Original poem reprinted online here: "Chez Jane" by Frank O'Hara
Originally read: April 12, 2013
More information about the Poet: Frank O'Hara
Every time I read Frank O'Hara's work, I marvel on the grand themes and serious discourse in his work. That's a lie. Frank O'Hara has a sense of humor and tricks the reader by pivoting meaning of words and phrases without sacrificing "meaning" (the grandiose themes) in a tongue-in-cheek way.
But first, the set up. The poem starts out fancy domesticity with "The white chocolate jar full of petals" and the observation of stationary boredom comes at the announcement of time "four o'clocks now and to come."

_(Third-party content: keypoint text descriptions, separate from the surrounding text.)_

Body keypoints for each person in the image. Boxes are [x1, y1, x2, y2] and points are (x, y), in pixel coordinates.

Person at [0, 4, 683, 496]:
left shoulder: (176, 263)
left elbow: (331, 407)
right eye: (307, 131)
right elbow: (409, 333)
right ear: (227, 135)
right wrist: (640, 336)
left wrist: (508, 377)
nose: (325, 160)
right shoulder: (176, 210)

Then suddenly the poem becomes surreal with the introduction of the Tiger -- the description of the tiger is "irritable" and doing a lot of action, but note "without disturbing a hair/ of the flowers' breathless attention, pisses into the pot, right down it's delicate spout," Crude, yes. Humorous, of course. However, with the introduction of the boredom in the beginning of the poem, the surreal buffers any impact or any change. It's as if the surreal is part of the scenery, and is part of the boredom -- it is the language that is obscene.
“Saint-Saëns!” it seems to be whispering," note the word "seems" which implies a speaker creating this scenario. Also note that the "seems" here is inserting meaning into the scene. But then "furry nuts."

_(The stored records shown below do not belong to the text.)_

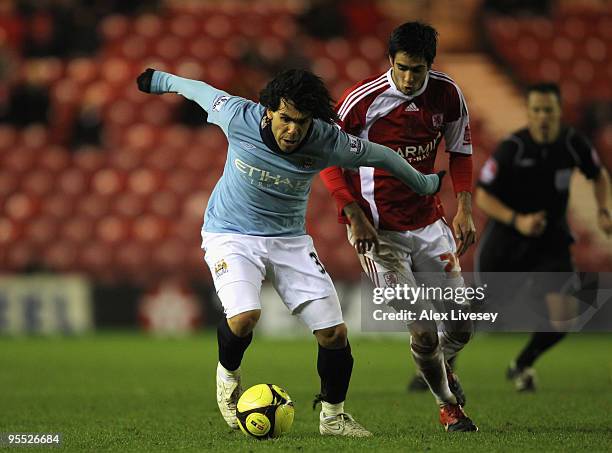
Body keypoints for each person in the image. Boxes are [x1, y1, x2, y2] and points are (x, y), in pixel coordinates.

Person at [136, 67, 444, 437]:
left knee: (334, 334)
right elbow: (196, 88)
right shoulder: (236, 115)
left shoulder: (328, 140)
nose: (293, 130)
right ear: (268, 111)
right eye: (285, 119)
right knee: (245, 316)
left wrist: (425, 184)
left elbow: (383, 157)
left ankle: (333, 417)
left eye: (301, 122)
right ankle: (227, 378)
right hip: (230, 234)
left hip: (290, 241)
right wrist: (158, 80)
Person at [320, 22, 478, 432]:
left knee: (462, 323)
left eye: (418, 70)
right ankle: (448, 405)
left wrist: (464, 207)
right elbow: (329, 159)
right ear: (390, 61)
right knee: (424, 332)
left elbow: (460, 152)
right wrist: (353, 214)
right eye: (403, 68)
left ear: (430, 66)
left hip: (428, 224)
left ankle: (442, 367)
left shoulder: (448, 95)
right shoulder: (361, 101)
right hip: (380, 232)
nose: (409, 78)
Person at [475, 82, 611, 391]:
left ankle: (522, 364)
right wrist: (517, 220)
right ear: (529, 112)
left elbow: (598, 174)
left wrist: (603, 210)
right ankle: (442, 364)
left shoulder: (573, 143)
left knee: (564, 316)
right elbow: (483, 195)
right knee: (484, 311)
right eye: (536, 110)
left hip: (550, 241)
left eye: (548, 110)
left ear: (559, 112)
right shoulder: (514, 147)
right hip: (507, 242)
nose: (542, 116)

Past me wrote, "Memories of the zoos projected into domesticity for boredom sake." I want to add one thing that relates to "furry nuts" and that is the change from porcelin to fur -- the posh boredom to the real, the more vivid.
Now at this point the speaker is completely away from the surreal scene and into a memory of "Garden / of Zoos, the eternally fixed afternoons!" and further into his imagination the beast, the tiger" becomes more lively by, "scratches its scrofulous / stomach" "a tongue given wholly to luxurious usages;"

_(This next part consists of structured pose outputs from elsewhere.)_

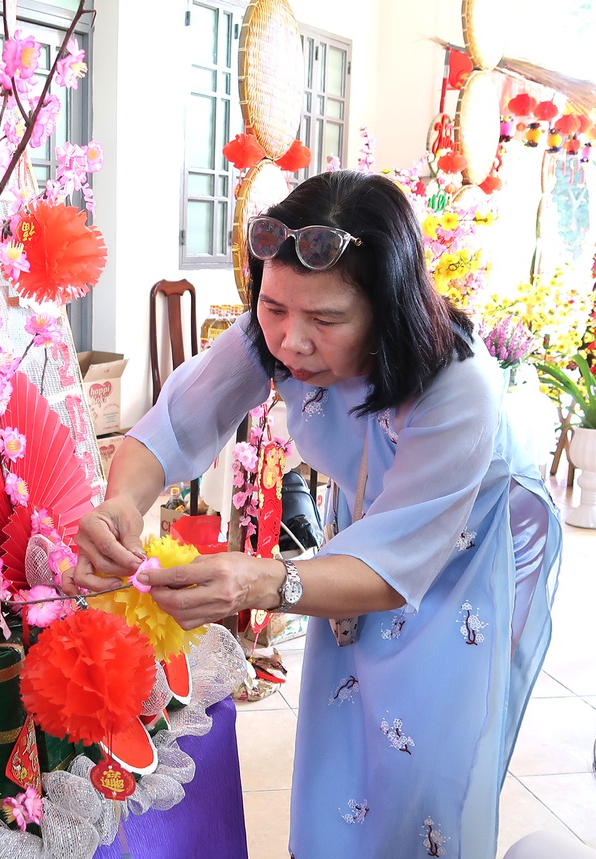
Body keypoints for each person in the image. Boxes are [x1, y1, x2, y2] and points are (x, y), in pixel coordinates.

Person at [67, 170, 562, 857]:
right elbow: (177, 424)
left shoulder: (458, 386)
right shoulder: (276, 329)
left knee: (424, 752)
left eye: (326, 320)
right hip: (364, 534)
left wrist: (261, 581)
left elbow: (391, 569)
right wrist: (122, 500)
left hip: (467, 549)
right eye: (273, 308)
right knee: (343, 727)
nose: (290, 342)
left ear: (387, 310)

Past me wrote that the semi-colon brings the reader "back to reality somewhat," but the reality shifts with the throwing of the chair in the second to last line. Past me wrote, "the 'menacing' throwing of a chair (moving perhaps versus the violence and audacity of memory." Very articulate past me, but the articulation at the end, "to aggravate the truly menacing." open up a broader picture of what the truly menacing could be -- domestic boredom most likely or whatever bourgeois intent placed on the poem.